_Work to be completed_. At the line containing "ring pip: (604, 489)", begin retyping, and continue word for word until the records below run out.

[[ Supplied data open ]]

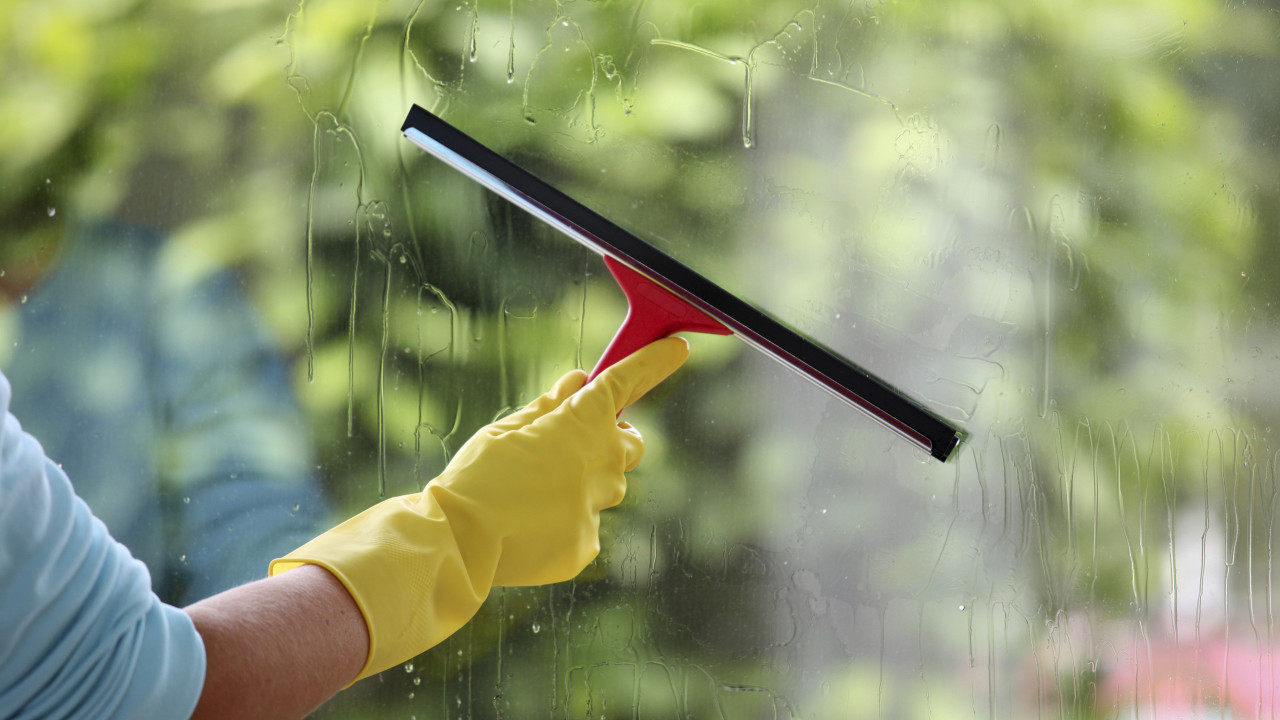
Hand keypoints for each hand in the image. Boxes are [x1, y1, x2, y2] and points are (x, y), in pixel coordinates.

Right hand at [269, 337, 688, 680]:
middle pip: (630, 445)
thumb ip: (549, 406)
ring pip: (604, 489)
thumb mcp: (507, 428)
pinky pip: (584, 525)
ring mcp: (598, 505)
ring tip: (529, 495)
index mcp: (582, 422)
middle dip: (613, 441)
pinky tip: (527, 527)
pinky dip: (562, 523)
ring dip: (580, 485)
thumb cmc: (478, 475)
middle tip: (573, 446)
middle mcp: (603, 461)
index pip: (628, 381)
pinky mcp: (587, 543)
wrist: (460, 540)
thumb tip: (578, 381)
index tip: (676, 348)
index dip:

[[ Supplied data closed ]]

_Output for this task_.
ring pip: (604, 489)
thumb mcp: (507, 428)
pinky pip: (584, 525)
ring mcp: (598, 505)
ring tip: (529, 495)
index mcp: (582, 422)
middle dip: (613, 441)
pinky tip: (527, 527)
pinky dip: (562, 523)
ring dip: (580, 485)
thumb cmc: (478, 475)
middle tip: (573, 446)
middle mcp: (603, 461)
index pip: (628, 381)
pinky mcp: (587, 543)
wrist: (460, 540)
thumb tip: (578, 381)
index tip: (676, 348)
index dip:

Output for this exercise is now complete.